We take supplements to stay healthy—either to fill in gaps in our diet or to find a natural means of treating a variety of ailments. But increasing scrutiny on the supplement industry has shown that some supplements aren’t at all what the label leads you to believe, and in fact, they may even do more harm than good. Here’s what you need to know.
Does Science Back up a Supplement’s Claims?
Before you buy a supplement, it’s helpful to know whether it’s worth taking in the first place. Does research back up the claims? For example, if you’re thinking of taking açaí supplements for weight loss, you’ll find that according to National Institutes of Health’s National Center for Complementary and Alternative Medicine, the Federal Trade Commission (FTC) has temporarily halted the operation of a number of websites for making false weight loss claims about açaí. However, if you’re considering taking chamomile capsules for anxiety, you’ll be pleased to know that research has demonstrated this plant’s effectiveness.
Both the National Center for Complementary and Alternative Medicine and the U.S. National Library of Medicine provide consumers with a library of resources on each individual herb. Just by doing a little research, you can find out about scientific studies as well as side effects and precautions you should know about before taking a supplement.
The Problem with Some Supplements
Sometimes even if the herbal supplement has been scientifically proven to be effective, it may not contain what the label says. In order to cut costs, some companies may add fillers or even contaminants, which often aren’t included in the ingredient list. This practice results in an inferior product that contains far less of the (often more expensive) active ingredient advertised on the label. This deceptive practice is not only misleading, it poses serious health risks for those who are allergic to common fillers like wheat or soy.

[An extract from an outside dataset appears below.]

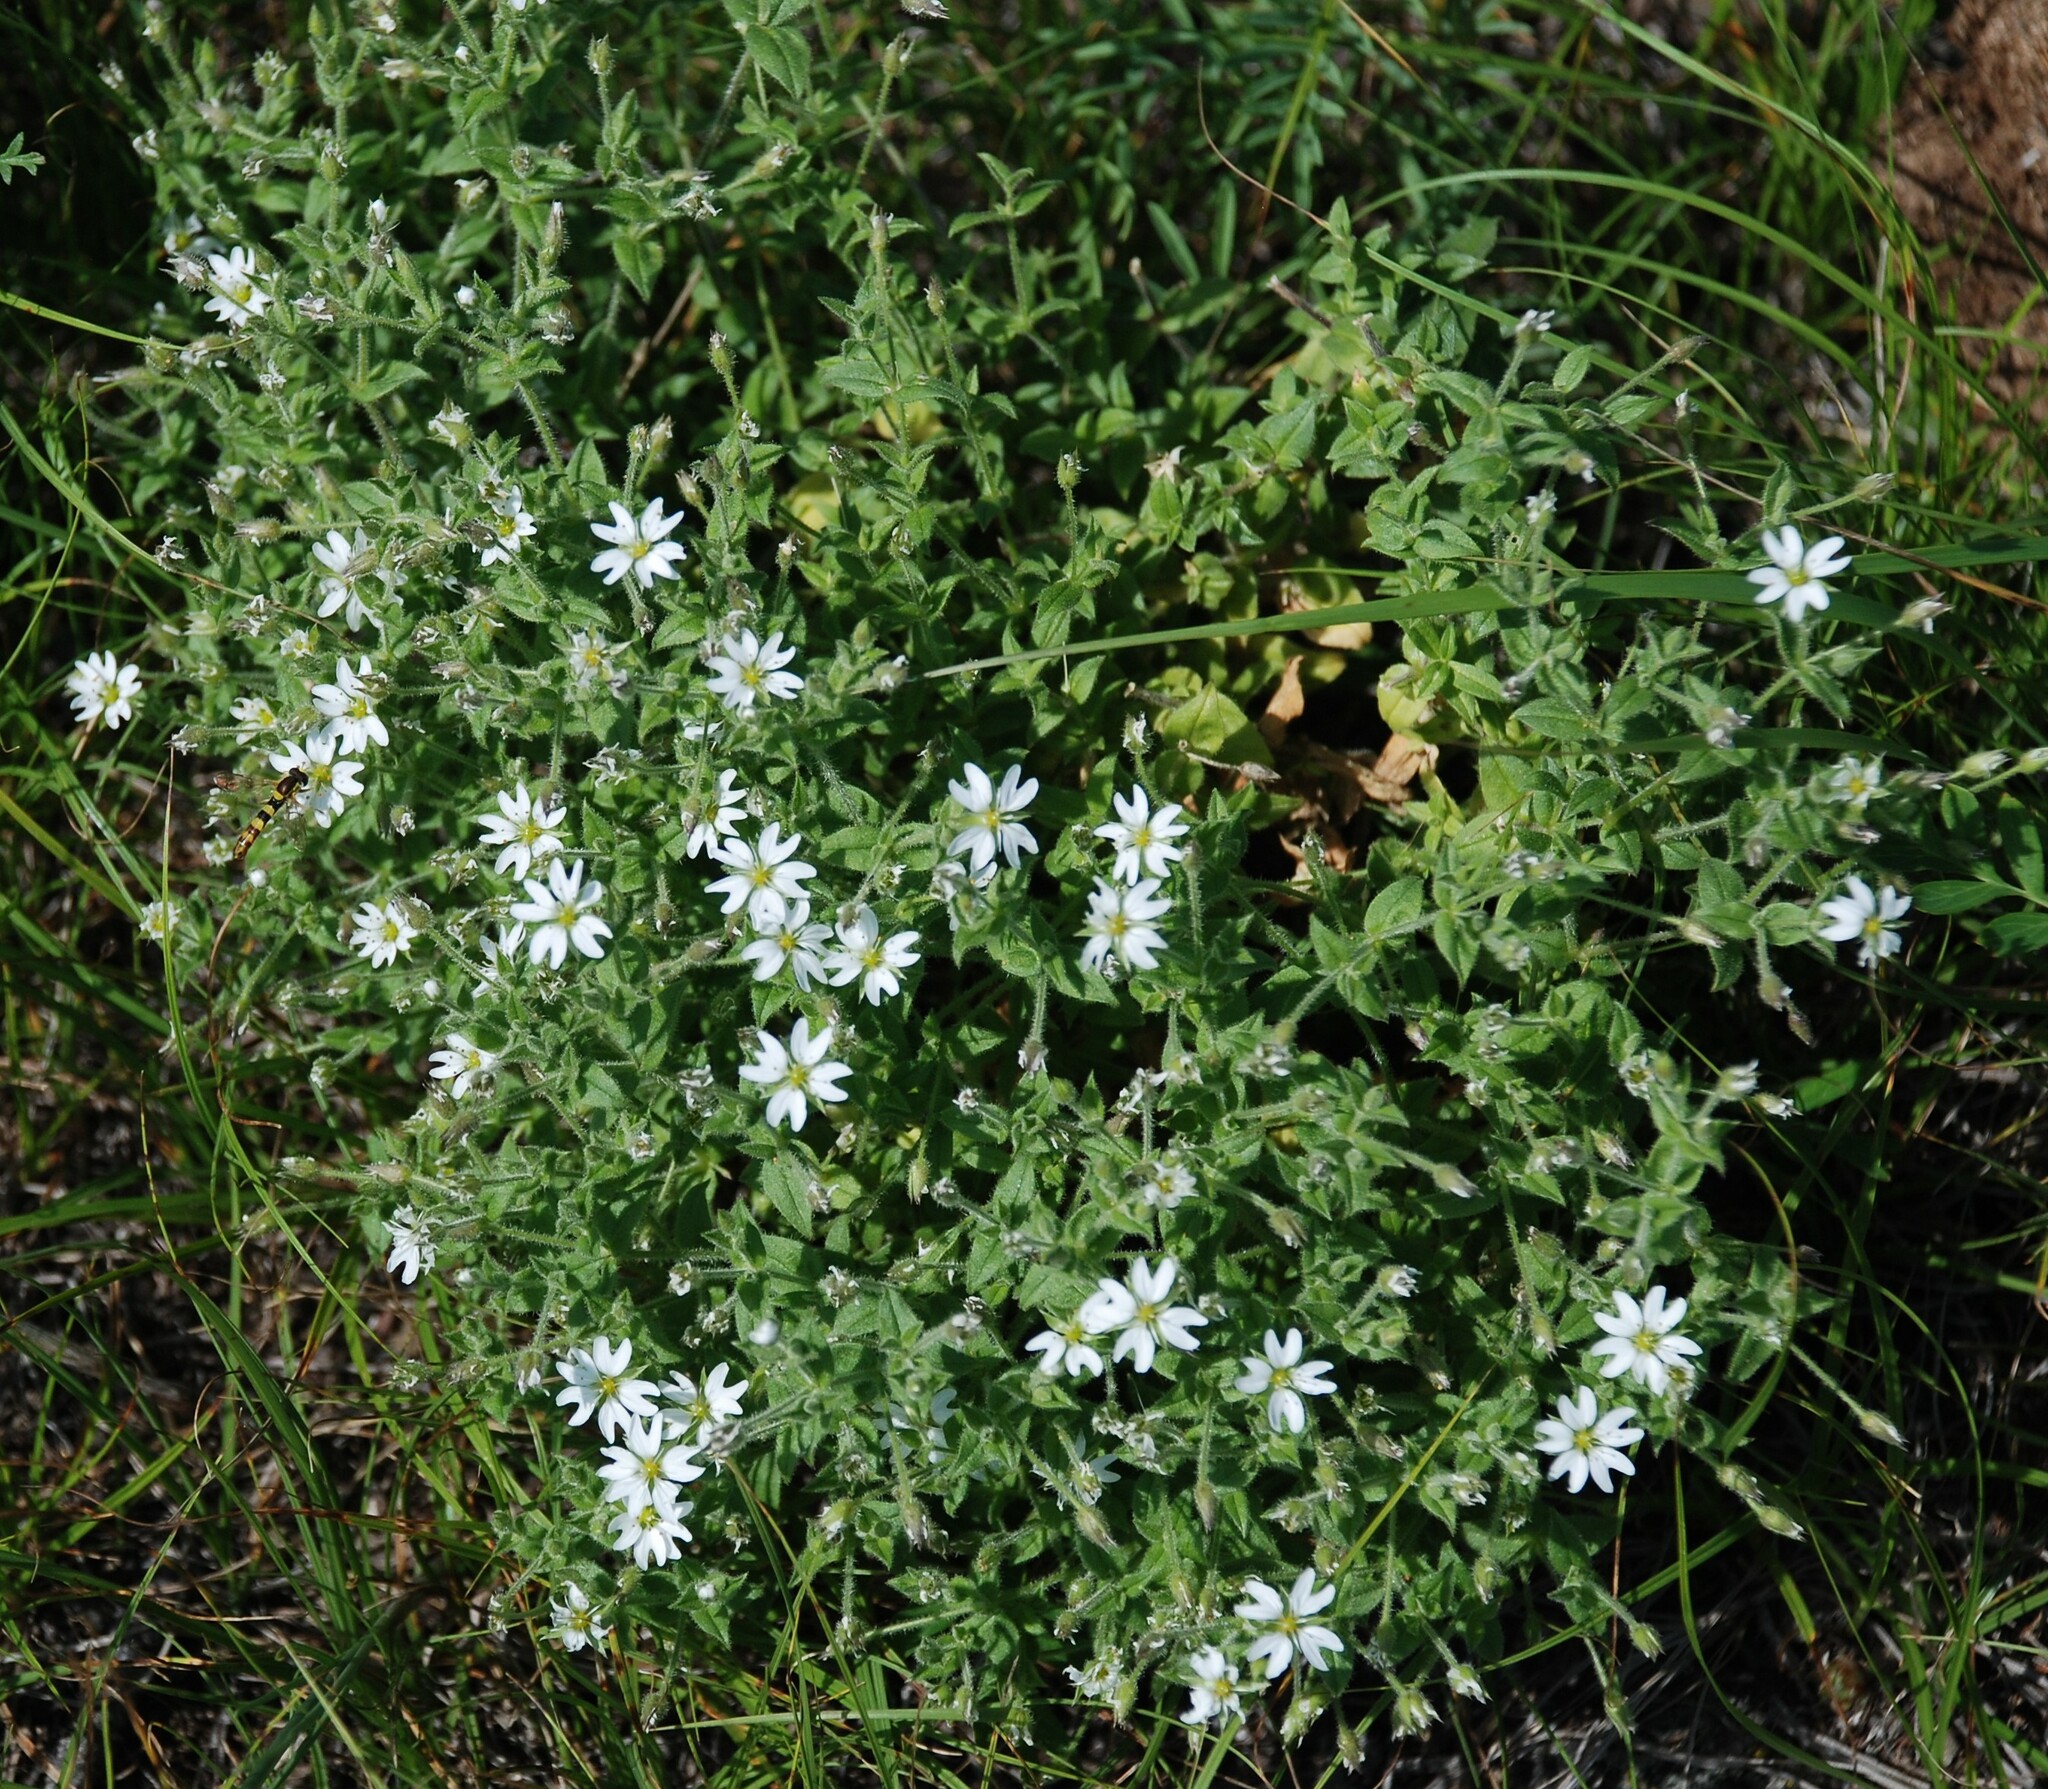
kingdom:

Last year, major supplement retailers like Target, GNC, and Walmart were accused of selling supplements that didn’t contain the ingredients listed on the label. A 2012 report of the Journal of the American Medical Association found that improperly labeled supplements could also contain contaminants that were in effect poisonous. This research, along with a number of other studies, shows that supplements can be dangerous if you choose the wrong bottle.
Be Wary of Exaggerated Claims
For consumers, it’s worth being skeptical of seemingly exaggerated claims. If a supplement purports to prevent or cure a disease, the company may not be trustworthy. The FTC has filed more than 30 cases against supplement companies that have made false or misleading claims about their products. Some weight loss supplements, in particular, have been shown to make people really sick, causing scary illnesses like acute hepatitis and jaundice.
Buy Certified Supplements
You can’t know for sure what’s in a supplement unless it’s tested. The U.S. Pharmacopeial Convention (USP) is a nonprofit organization that tests supplements to see if they contain the ingredients that the labels claim they do. You know the supplement has been tested if the label reads USP certified. NSF is another certifying body that independently tests products to ensure that labels are accurate.

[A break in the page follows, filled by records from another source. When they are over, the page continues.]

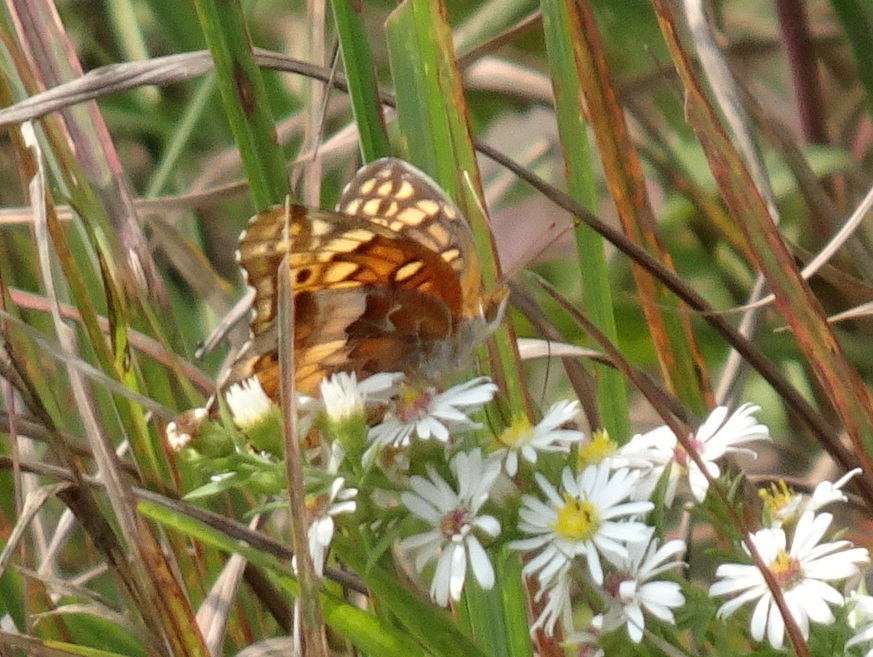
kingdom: Animalia
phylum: Arthropoda
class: Insecta
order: Lepidoptera
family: Nymphalidae
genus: Euptoieta
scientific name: Euptoieta claudia
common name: Variegated fritillary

What to Look for in a Multivitamin
Multivitamins are among the most popular supplements, so it’s important to know what to look for in a product. For starters, look for essential vitamins and minerals like vitamin C, the B vitamins, vitamins A, D, E, and K, as well as potassium, iodine, selenium, borate, zinc, calcium, magnesium, manganese, molybdenum, beta-carotene, and iron. The supplement should contain 100 percent of these vitamins except for calcium and magnesium, which would make the pill too large to swallow.
What’s more, make sure you choose a supplement geared toward your sex and age group so it includes the nutrients you need the most. Finally, don’t take supplements that go far beyond 100 percent of your daily allowance; some studies have shown them to be ineffective and, in some cases, even dangerous. Mega doses of fat-soluble vitamins like A, D, E, and K can build up in your system and cause problems.
Supplements are part of a healthy lifestyle for many of us. That’s why it’s important to ensure that you get what you’re paying for as a consumer.